The subterranean galleries which these creatures form are of almost incredible extent-so vast, indeed, and so complicated, that they have never been fully investigated. A conjecture as to their size may be formed from the fact, that when sulphur smoke was blown into a nest, one of the outlets was detected at a distance of seventy yards. The Sauba has often done considerable damage to property, having pierced the embankment of a large reservoir, and let out all the water before the damage could be detected.

The winged class is composed of the perfect male and female, which take their departure from the nest in January and February. They are quite unlike the other workers and soldiers, being larger and darker, with rounder bodies and a more beelike aspect. The female is a really large insect, measuring more than two inches in expanse of wing, and the body being equal in size to a hornet; but the male is much smaller, as is generally the custom with the insect race. Of the hosts which pour out of the nests, only a few individuals remain after a space of twelve hours, the nest having been devoured by birds and other insect-eating creatures. Those which survive address themselves to the founding of new colonies; and so prolific are these insects, that, in spite of the vast destruction wrought among the winged individuals, to whom alone the task of reproduction belongs, man often has to retire before them, and even his art cannot conquer them.

The Sauba is one of the very few ants that does not attack other creatures. The real DRIVER, or VISITING, or FORAGING ANT, of which there are several species, belongs to another genus, Eciton, which will be described among the buildinginsects.

MOST of the British ants are among the burrowers, hollowing out subterranean abodes of great extent, and constructing them

upon some intricate plan, the principle of which is not very evident. The DUSKY ANT (Formica fusca) generally prefers banks with a southern aspect, in which it forms its elaborate dwelling. Like many other ants, it is somewhat of a builder as well as a miner, and can raise story upon story, as well as add them by excavation. This task is achieved by covering the former roof with a layer of fresh and moist clay, and converting it into a floor for the next story. Dry weather has the effect of retarding the ants in their labours, because they find a difficulty in procuring sufficient moisture wherewith to mix the clay.

The muscular power and the energy and endurance of the ant are truly wonderful; and if a human being, even if aided by tools, could perform such a day's work as was achieved by a single ant without them, he would be a wonder of the world.
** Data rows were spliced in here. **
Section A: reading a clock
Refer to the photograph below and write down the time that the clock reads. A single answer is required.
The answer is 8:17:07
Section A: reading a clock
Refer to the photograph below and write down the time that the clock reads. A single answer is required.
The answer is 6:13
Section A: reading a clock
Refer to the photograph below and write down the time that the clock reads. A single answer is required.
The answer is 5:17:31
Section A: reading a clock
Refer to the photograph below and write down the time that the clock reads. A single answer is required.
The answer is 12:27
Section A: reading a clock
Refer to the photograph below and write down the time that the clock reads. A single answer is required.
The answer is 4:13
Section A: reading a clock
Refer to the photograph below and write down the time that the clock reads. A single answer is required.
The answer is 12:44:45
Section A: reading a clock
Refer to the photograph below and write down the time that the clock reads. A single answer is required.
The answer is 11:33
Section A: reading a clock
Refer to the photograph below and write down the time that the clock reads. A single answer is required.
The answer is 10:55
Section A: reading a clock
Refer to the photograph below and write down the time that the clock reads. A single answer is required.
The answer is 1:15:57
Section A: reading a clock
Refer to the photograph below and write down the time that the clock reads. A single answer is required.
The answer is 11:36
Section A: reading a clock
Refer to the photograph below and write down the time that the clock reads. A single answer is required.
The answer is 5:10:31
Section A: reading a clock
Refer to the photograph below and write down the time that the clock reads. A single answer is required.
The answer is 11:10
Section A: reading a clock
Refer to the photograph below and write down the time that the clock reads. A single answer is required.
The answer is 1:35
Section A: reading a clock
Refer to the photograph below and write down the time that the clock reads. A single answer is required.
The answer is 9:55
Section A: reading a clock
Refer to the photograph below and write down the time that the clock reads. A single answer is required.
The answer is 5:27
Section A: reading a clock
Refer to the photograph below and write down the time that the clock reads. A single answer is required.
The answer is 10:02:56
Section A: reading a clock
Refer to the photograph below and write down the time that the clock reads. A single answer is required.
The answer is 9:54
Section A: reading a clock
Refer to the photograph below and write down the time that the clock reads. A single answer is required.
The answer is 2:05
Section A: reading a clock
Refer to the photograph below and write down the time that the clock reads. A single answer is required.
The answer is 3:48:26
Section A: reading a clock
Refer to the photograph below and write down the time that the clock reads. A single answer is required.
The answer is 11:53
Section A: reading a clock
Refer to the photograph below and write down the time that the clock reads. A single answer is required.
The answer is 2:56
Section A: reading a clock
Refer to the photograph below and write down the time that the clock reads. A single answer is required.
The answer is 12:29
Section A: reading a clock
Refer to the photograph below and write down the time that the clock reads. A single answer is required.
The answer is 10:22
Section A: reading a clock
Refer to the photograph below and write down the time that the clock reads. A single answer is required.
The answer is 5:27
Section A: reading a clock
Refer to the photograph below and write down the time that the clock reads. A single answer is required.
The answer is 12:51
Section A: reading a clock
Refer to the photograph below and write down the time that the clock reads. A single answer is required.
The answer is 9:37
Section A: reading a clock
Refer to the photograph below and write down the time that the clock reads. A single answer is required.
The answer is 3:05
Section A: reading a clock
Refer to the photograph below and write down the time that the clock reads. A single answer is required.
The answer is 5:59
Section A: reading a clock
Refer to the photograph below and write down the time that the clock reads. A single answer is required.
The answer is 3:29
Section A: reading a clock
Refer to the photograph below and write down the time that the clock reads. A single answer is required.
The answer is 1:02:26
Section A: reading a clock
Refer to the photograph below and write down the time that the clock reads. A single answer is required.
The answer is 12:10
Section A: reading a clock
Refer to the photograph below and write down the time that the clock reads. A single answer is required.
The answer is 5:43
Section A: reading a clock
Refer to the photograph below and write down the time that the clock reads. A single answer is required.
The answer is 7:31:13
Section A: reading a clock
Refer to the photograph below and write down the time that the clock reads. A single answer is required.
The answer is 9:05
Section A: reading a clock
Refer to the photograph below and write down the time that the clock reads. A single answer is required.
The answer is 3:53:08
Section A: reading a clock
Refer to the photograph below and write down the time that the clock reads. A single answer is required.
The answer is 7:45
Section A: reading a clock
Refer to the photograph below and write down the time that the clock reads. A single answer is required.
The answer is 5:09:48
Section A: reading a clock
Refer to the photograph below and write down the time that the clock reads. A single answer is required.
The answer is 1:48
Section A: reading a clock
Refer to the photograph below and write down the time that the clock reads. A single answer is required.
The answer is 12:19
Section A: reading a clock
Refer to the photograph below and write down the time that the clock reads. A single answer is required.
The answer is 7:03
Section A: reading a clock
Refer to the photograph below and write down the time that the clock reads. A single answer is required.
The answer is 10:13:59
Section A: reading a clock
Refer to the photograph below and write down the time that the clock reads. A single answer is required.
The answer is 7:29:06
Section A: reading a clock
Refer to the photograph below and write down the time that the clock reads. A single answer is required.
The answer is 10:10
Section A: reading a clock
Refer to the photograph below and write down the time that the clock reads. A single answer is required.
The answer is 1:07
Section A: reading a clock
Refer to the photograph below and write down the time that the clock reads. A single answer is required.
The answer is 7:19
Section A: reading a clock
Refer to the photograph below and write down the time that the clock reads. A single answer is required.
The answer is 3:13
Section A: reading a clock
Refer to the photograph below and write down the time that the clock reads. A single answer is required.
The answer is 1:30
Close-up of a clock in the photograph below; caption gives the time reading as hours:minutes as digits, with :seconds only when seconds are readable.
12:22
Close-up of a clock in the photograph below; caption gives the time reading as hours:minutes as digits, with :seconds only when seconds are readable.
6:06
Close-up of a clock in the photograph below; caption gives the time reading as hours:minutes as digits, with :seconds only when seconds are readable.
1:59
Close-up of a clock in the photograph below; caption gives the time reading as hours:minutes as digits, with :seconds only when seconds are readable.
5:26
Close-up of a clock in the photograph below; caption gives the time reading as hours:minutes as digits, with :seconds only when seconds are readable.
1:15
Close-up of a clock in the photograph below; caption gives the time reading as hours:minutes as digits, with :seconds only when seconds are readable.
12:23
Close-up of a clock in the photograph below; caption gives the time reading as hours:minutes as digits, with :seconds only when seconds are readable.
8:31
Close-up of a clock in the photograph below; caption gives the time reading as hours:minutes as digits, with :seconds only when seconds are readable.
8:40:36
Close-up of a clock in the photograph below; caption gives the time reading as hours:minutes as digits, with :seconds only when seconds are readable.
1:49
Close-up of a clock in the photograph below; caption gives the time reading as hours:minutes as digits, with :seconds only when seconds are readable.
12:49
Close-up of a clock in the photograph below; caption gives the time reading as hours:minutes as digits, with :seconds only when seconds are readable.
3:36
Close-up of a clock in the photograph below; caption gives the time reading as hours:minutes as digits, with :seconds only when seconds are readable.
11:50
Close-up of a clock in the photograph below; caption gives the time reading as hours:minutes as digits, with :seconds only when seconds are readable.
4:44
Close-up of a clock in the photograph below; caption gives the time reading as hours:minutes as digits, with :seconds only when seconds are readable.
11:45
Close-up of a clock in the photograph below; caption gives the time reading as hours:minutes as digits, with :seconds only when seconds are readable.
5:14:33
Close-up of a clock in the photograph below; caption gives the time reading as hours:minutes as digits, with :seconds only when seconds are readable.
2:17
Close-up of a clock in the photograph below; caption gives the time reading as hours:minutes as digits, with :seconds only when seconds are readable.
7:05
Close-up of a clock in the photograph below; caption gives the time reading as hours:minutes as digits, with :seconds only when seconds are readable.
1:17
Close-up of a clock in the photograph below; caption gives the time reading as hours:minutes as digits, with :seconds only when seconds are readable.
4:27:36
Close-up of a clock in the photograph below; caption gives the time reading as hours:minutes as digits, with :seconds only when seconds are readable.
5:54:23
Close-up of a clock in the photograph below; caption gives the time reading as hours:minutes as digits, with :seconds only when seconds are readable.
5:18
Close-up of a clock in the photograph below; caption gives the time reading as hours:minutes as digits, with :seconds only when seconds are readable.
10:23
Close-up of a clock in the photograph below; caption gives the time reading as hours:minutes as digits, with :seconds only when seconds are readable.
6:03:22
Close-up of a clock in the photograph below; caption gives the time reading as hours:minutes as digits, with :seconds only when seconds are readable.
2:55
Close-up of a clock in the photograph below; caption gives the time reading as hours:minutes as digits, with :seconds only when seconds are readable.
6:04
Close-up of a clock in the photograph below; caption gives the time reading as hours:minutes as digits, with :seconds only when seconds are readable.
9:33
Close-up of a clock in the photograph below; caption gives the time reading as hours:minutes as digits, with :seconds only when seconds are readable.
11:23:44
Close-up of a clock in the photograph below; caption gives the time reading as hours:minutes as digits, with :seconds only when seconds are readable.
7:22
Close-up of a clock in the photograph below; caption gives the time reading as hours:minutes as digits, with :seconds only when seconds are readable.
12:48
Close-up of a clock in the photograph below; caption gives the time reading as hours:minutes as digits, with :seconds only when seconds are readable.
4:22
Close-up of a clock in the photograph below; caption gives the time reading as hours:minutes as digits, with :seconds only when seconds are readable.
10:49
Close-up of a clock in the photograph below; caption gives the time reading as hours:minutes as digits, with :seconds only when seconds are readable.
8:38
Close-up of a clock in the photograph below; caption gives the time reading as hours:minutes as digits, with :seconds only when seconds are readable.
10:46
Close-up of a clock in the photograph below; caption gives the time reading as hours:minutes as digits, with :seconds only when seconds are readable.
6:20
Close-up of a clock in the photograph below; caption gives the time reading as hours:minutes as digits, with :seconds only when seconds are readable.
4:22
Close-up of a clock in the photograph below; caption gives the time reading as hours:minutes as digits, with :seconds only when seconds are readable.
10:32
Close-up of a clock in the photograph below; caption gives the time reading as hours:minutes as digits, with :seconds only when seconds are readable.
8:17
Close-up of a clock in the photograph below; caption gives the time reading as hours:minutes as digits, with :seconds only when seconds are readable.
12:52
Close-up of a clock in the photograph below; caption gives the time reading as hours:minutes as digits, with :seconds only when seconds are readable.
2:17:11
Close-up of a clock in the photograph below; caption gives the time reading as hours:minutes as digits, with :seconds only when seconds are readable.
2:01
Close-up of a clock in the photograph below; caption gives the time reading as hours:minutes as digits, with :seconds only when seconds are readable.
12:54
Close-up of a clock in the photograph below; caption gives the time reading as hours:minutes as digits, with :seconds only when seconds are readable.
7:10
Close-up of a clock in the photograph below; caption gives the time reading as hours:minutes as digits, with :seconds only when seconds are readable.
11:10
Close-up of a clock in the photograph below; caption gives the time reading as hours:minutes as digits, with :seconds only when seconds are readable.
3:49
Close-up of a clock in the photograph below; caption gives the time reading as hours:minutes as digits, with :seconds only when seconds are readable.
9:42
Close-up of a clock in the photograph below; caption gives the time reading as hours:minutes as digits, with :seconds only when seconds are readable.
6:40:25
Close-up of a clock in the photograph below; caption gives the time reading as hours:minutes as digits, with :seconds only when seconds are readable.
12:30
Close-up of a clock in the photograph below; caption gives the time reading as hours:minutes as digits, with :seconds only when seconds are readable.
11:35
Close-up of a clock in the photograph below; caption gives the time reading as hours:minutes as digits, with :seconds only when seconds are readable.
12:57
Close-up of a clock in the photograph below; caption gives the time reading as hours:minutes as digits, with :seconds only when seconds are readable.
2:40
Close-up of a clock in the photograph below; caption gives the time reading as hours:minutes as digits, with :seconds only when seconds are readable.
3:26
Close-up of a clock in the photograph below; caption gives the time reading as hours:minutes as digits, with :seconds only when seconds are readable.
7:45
M. Huber had the curiosity and good sense to devote the whole of a rainy day to watching the proceedings of a single Dusky Ant. The insect began by scooping out a groove in the earth, about a quarter of an inch in depth, kneading the earth, which it removed into little pellets, and placing them on each side of the groove, so as to form a kind of wall. The interior of the groove was beautifully smooth and regular, and when completed it looked very like a railway cutting, and performed a similar office. After completing this task, it looked about and found that there was another opening in the nest to which a road must be made, and straightway set to work upon a second sunken path of a similar character, parallel to the first, and being separated from it merely by a wall of a third of an inch in height.

Compare the size of an ant with that of a man, and then see how vast are the powers of so small a creature. Taking all the calcu lations in round numbers, and very much to the disadvantage of the ant, we find that a single man, who would have achieved a similar work in a single day, must have acted as follows:

He must have excavated two parallel trenches, each of seventytwo feet in length and four feet six inches in depth; he must have made bricks from the clay he dug out, and with them built a wall along each side of the trenches, from two to three feet in height and fourteen or fifteen inches in thickness; and lastly. he must have gone over the whole of his work again, and smoothed the interior until it was exactly true, straight, and level. All this work must also have been done without the least

assistance, and the ground must be supposed to be filled with huge boulders, and covered with tree trunks, broken logs, and other impediments.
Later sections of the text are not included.